Media reports have suggested that Germany’s Commerzbank will have to slash thousands of additional jobs to make the lender more profitable again. The cuts will be part of a larger restructuring drive.
Germany’s second-largest lender would need to shed some 5,000 positions more, the “Wall Street Journal” reported in its online edition on Friday.
It said the proposed cuts would mainly hit administrative and managerial workers. Germany’s “Frankfurter Allgemeine Zeitung” had earlier reported that Commerzbank under its new CEO Martin Zielke would even have to slash at least 10,000 positions in addition to the 5,000 jobs the lender had already shed under Zielke’s predecessor, Martin Blessing.
Commerzbank was not immediately available for comments, but insiders said the supervisory board would make the details of the cuts public on September 28.

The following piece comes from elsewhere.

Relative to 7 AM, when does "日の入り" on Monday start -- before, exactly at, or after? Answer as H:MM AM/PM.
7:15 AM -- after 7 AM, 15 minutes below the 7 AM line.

In quoting its own sources, Reuters said 5,000 jobs would have to go, marking a 10-percent reduction in the lender’s overall workforce of roughly 50,000. That would match the dimension of job cuts at Germany’s biggest lender, Deutsche Bank, where some 9,000 positions are to be done away with according to current restructuring plans.

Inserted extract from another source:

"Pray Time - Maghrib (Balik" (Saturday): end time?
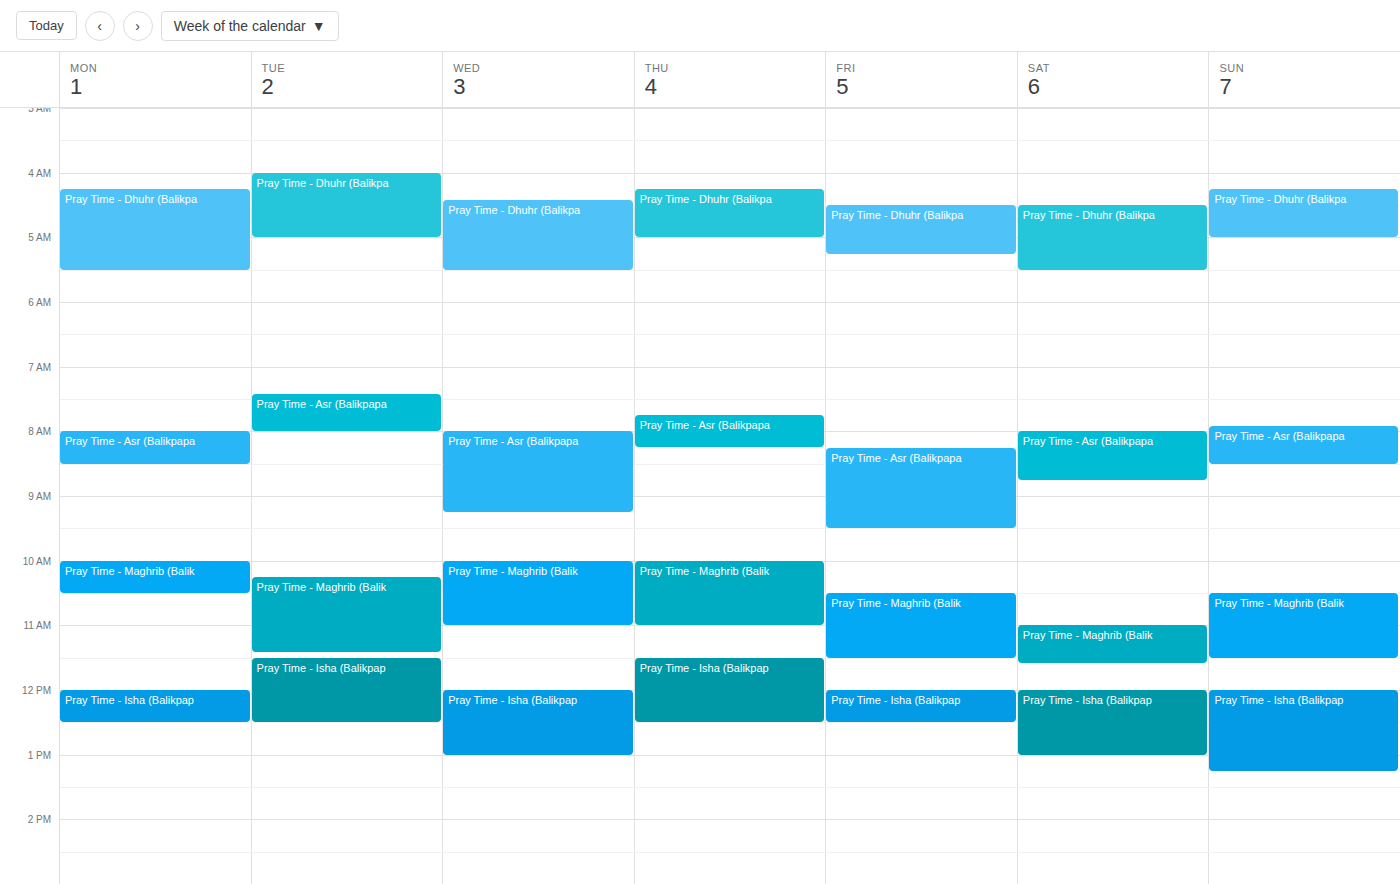
11:35 AM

Media reports suggested that streamlining effort at Commerzbank would also include the dissolution of its current banking unit for small and medium-sized companies.
Client companies with an annual turnover of up to 5 million euros ($5.6 million) would be dealt with by the consumer banking division, while larger customers would be taken care of by the lender’s investment banking segment, the reports said.
Commerzbank has been struggling to cope with the impact of stricter regulations in the wake of the global financial crisis. In addition, the protracted period of low interests has eaten into the bank’s profits.